I have to admit it – cooking is not my passion, even though I do cook most nights of the week, 52 weeks a year. That may come as a surprise since women on the prairie or Pioneer Women on the Osage prairie are supposed to be great cooks, while raising a large family, homeschooling and writing blogs and books. I’m just not that talented or energetic. I do have a meat and potato kind of guy but he tolerates my food experiments. Tonight’s experiment was an A+ so thought I would share.
Sometimes I’ll try a new recipe but tonight it had to be fast, frugal and filling. I opened the freezer hoping a fully cooked meal would appear and found some chicken and broth I had frozen about a month ago. This was actually the leftovers that were boiled to pick the last goodies from the bone. I had a small amount of Amish noodles, along with some fresh mushrooms and some wild onions in a moment of soup inspiration.
I love creamy soups; clam chowder, cream of chicken, creamy potato but I’ve learned to start with the basic white sauce to make them. It can also be used to make a delicious pot pie. It seems to be a lost art with so many canned soups available at the store. A white sauce is cheap and can save a last minute trip to the grocery store.

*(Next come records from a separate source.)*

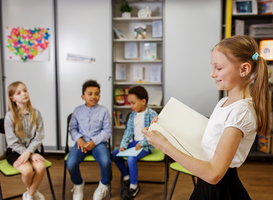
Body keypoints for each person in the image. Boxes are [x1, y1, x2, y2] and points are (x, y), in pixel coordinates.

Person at [142, 35, 271, 200]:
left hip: (220, 190)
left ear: (244, 70)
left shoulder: (241, 112)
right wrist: (166, 131)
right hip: (205, 186)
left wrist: (164, 145)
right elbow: (208, 142)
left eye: (218, 68)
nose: (212, 74)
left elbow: (213, 174)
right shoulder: (224, 102)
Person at [66, 80, 112, 200]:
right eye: (90, 94)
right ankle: (78, 183)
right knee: (70, 163)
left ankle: (103, 184)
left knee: (106, 162)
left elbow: (107, 131)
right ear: (83, 96)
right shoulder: (77, 111)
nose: (94, 97)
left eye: (96, 94)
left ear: (99, 96)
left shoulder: (103, 111)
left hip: (98, 143)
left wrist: (94, 141)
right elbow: (73, 129)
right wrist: (79, 139)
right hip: (82, 143)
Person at [112, 86, 158, 200]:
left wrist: (142, 143)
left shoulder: (152, 114)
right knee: (114, 154)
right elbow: (128, 132)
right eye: (130, 103)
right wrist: (123, 145)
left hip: (146, 145)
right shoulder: (132, 115)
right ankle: (127, 177)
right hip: (133, 144)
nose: (131, 106)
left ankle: (134, 186)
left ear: (143, 101)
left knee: (130, 159)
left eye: (133, 103)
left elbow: (154, 132)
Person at [4, 81, 46, 200]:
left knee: (40, 167)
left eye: (25, 90)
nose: (24, 93)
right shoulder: (10, 116)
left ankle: (29, 195)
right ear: (12, 98)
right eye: (19, 92)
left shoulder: (36, 113)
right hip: (15, 151)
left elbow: (39, 136)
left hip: (32, 149)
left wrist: (30, 153)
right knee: (27, 171)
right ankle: (33, 191)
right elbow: (11, 141)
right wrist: (28, 154)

So for those who’ve never tried:
- 3 Tablespoons butter
- 3 Tablespoons flour
- 1 cup milk, half/half, or chicken broth
The above recipe is equivalent to about 1 can of soup. You can add any ingredients you have depending on your soup mood.
Melt butter over low heat, add the flour and cook until absorbed by the butter. Add the liquid while whisking. Continue stirring until the mixture is the right thickness.
Once I had my creamy soup base, I added all ingredients except the noodles. I brought to a gentle boil and added the noodles and cooked for an additional 10 minutes. I had some leftover cornbread muffins and even my meat and potato guy was happy!
There really isn’t a recipe, since I just threw things into the pot, but if there was a recipe, it would be something like this:
Creamy Chicken, Mushroom and Noodle Soup
Makes Three 1 cup servings or 2 man size bowls
- 1/2 cup shredded chicken
- 1/4 cup chopped green onions or to taste
- 1/2 cup chopped mushrooms
- 2 cups chicken broth
- 2 teaspoons chicken broth base seasoning (better than the cubes)
- 1 cup white sauce
- 1/2 cup dried noodles
- Salt and pepper to taste
Make basic white sauce. Add all ingredients to the white sauce except noodles. Bring to a gentle boil and add noodles. Cook according to length of time given for noodles. Enjoy!